# Holomorphic functions at stationary points

ayae
Recently I have been self teaching myself complex analysis.

I am interested in the conformal mapping property of holomorphic functions and why and how it breaks down at stationary points.

Could anyone suggest further reading for this or shed some light on the subject.

Many thanks,
Ayae

henry_m
An intuitive explanation for why holomorphic implies conformal can be seen from the power series expansion of a function.

A complex function, differentiable at 0 can be expressed as a power series in some finite circle around the origin: $f(z)=f(0)+f'(0)z+f''(0)\frac{z^2}{2!}+\cdots$. Sufficiently near the origin, we can ignore the higher powers of z. So this is approximately just a (affine) linear function, as long as $f'(0)\neq0$: a multiplication by a fixed complex number, which is just a rotation (by the argument) and dilation (by the modulus), followed by a translation. This is clearly conformal (and conversely every conformal transformation must locally look like this).

On the other hand, if f'(0) vanishes, the higher order terms are dominant so there is an additional power of z. So, for example, if the first nonvanishing derivative is the second, the function locally looks like $z\mapsto z^2$ (followed by rotation, dilation & translation). You just have to look at the polar form to see that this doubles angles at the origin so it isn't conformal.

Locally, any complex differentiable function looks like a power, so to understand the local behaviour you need only understand z, z2, z3 etc.
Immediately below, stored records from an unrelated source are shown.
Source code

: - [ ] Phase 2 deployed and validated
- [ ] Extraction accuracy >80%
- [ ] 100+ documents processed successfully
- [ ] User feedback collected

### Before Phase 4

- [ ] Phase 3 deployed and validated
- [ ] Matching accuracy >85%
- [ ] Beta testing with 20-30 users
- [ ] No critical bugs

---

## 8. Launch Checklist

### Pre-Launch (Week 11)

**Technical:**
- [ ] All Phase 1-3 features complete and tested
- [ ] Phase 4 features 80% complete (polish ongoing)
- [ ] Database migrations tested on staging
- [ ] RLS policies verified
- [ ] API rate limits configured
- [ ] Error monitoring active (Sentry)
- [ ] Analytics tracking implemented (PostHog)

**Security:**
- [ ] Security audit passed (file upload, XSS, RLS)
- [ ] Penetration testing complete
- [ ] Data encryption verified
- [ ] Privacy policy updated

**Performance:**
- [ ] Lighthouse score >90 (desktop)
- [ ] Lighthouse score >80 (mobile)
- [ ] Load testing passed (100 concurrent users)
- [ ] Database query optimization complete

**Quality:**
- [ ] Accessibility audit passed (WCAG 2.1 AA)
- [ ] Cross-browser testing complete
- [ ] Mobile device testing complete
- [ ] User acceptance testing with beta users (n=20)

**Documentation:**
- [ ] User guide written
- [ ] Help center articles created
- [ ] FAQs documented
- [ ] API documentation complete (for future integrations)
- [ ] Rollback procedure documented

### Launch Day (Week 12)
This is all just heuristic, but hopefully it will help to understand why it works.

ayae

You just have to look at the polar form to see that this doubles angles at the origin so it isn't conformal.
One thing; does it not half the angles?
$$e^{i\theta}\rightarrow e^{2i\theta}$$

http://www.wolframalpha.com/input/?i={Re[%28x%2Biy%29]%3D0%2C+Im[%28x%2Biy%29]%3D0}
http://www.wolframalpha.com/input/?i={Re[%28x%2Biy%29^2]%3D0%2C+Im[%28x%2Biy%29^2]%3D0}

henry_m
One thing; does it not half the angles?
$$e^{i\theta}\rightarrow e^{2i\theta}$$
I think you've got the direction of the map the wrong way round; a curve $\gamma$ gets mapped to $\{z^2|z\in \gamma\}$, not $\{z|z^2\in \gamma\}$. Think about where each of the points goes after the function is applied to it. For example, the ray $iy$ with $y>0$; after getting squared each of the points ends up on the negative real axis, doubling the ray's angle with the positive real axis. Hope that makes sense.